PROMPT:
Copy out the full text on IT Act Section 66A word for word, keeping every line unchanged.

SELECTED EXCERPT:
□ □ □ □ □ □ □
IT Act Section 66 – Be(a)ware of it

IT Section 66A - Be(a)ware of it

In the past few months, a lot has been happening around the IT Act Section 66 – A . It states,

66 A Punishment for sending offensive messages through communication service, etc

 

Any person who sends, by means of a computer resource or a communication device,-

a) any information that is grossly offensive or has menacing character; or

b) any information which he knows to be false, but for the purpose of causing annoyance, inconvenience, danger, obstruction, insult, injury, criminal intimidation, enmity, hatred, or ill will, persistently makes by making use of such computer resource or a communication device,

c) any electronic mail or electronic mail message for the purpose of causing annoyance or inconvenience or to deceive or to mislead the addressee or recipient about the origin of such messages shall be punishable with imprisonment for a term which may extend to three years and with fine.

Explanation: For the purposes of this section, terms “Electronic mail” and “Electronic Mail Message” means a message or information created or transmitted or received on a computer, computer system, computer resource or communication device including attachments in text, image, audio, video and any other electronic record, which may be transmitted with the message.
□ □ □ □ □ □ □
SUPPLIED ENTRIES:

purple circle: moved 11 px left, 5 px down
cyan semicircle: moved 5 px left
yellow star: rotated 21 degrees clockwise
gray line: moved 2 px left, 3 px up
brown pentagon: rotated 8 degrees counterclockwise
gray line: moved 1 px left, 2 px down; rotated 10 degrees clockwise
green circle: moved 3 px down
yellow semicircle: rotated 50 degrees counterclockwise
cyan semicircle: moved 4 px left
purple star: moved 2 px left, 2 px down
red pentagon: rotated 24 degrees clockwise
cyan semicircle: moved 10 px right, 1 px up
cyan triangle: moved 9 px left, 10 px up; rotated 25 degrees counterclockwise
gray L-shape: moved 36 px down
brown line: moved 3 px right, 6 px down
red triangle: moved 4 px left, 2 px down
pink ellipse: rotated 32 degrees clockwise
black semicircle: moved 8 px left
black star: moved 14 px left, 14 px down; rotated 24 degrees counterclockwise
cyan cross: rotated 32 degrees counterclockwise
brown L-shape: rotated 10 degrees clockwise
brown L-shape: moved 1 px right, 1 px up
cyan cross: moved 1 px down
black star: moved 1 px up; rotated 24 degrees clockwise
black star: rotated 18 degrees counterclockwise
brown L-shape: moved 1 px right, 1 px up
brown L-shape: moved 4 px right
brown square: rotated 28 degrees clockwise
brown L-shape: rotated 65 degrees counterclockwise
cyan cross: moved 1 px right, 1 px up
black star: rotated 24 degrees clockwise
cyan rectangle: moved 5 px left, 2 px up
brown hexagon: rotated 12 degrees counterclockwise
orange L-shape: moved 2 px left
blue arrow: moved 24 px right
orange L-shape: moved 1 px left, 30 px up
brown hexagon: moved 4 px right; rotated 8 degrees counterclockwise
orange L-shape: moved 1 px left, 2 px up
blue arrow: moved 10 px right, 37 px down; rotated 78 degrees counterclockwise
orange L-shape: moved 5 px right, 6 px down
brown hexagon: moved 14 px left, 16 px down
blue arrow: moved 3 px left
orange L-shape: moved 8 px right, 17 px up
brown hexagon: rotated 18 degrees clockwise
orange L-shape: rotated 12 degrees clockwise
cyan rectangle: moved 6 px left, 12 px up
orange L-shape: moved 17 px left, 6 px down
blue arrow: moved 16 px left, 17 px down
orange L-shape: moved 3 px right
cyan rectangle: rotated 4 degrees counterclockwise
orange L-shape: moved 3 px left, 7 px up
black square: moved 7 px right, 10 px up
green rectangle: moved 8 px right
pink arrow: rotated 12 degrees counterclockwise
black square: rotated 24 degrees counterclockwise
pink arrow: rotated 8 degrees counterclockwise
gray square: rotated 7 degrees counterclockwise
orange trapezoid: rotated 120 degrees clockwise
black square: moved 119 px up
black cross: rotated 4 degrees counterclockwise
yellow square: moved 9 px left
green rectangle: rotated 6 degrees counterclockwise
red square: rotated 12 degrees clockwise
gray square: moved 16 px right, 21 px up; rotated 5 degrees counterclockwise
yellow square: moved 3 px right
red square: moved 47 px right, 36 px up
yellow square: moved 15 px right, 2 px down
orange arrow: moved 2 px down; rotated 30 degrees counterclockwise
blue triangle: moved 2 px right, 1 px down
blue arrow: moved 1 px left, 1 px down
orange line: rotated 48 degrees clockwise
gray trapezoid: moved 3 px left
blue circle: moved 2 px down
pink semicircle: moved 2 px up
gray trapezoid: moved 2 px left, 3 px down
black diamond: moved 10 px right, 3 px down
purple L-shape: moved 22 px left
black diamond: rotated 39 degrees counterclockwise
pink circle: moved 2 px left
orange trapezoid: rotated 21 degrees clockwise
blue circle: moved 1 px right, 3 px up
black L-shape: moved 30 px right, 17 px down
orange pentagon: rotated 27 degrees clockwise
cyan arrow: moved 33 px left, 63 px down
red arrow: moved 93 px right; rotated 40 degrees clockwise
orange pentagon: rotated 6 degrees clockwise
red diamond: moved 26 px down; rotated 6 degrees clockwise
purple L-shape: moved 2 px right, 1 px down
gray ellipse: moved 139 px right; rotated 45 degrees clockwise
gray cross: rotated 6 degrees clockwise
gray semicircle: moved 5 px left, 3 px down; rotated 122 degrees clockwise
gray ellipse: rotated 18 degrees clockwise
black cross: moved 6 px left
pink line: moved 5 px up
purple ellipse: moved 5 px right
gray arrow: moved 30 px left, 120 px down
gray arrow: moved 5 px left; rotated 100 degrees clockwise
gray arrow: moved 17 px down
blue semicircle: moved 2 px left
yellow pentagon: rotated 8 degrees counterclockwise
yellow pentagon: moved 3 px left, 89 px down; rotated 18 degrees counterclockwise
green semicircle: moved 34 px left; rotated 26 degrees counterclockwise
□ □ □ □ □ □ □
RESULT OF THIS EXERCISE:
IT Act Section 66 – Be(a)ware of it

IT Section 66A - Be(a)ware of it

In the past few months, a lot has been happening around the IT Act Section 66 – A . It states,

66 A Punishment for sending offensive messages through communication service, etc

 

Any person who sends, by means of a computer resource or a communication device,-

a) any information that is grossly offensive or has menacing character; or

b) any information which he knows to be false, but for the purpose of causing annoyance, inconvenience, danger, obstruction, insult, injury, criminal intimidation, enmity, hatred, or ill will, persistently makes by making use of such computer resource or a communication device,

c) any electronic mail or electronic mail message for the purpose of causing annoyance or inconvenience or to deceive or to mislead the addressee or recipient about the origin of such messages shall be punishable with imprisonment for a term which may extend to three years and with fine.

Explanation: For the purposes of this section, terms “Electronic mail” and “Electronic Mail Message” means a message or information created or transmitted or received on a computer, computer system, computer resource or communication device including attachments in text, image, audio, video and any other electronic record, which may be transmitted with the message.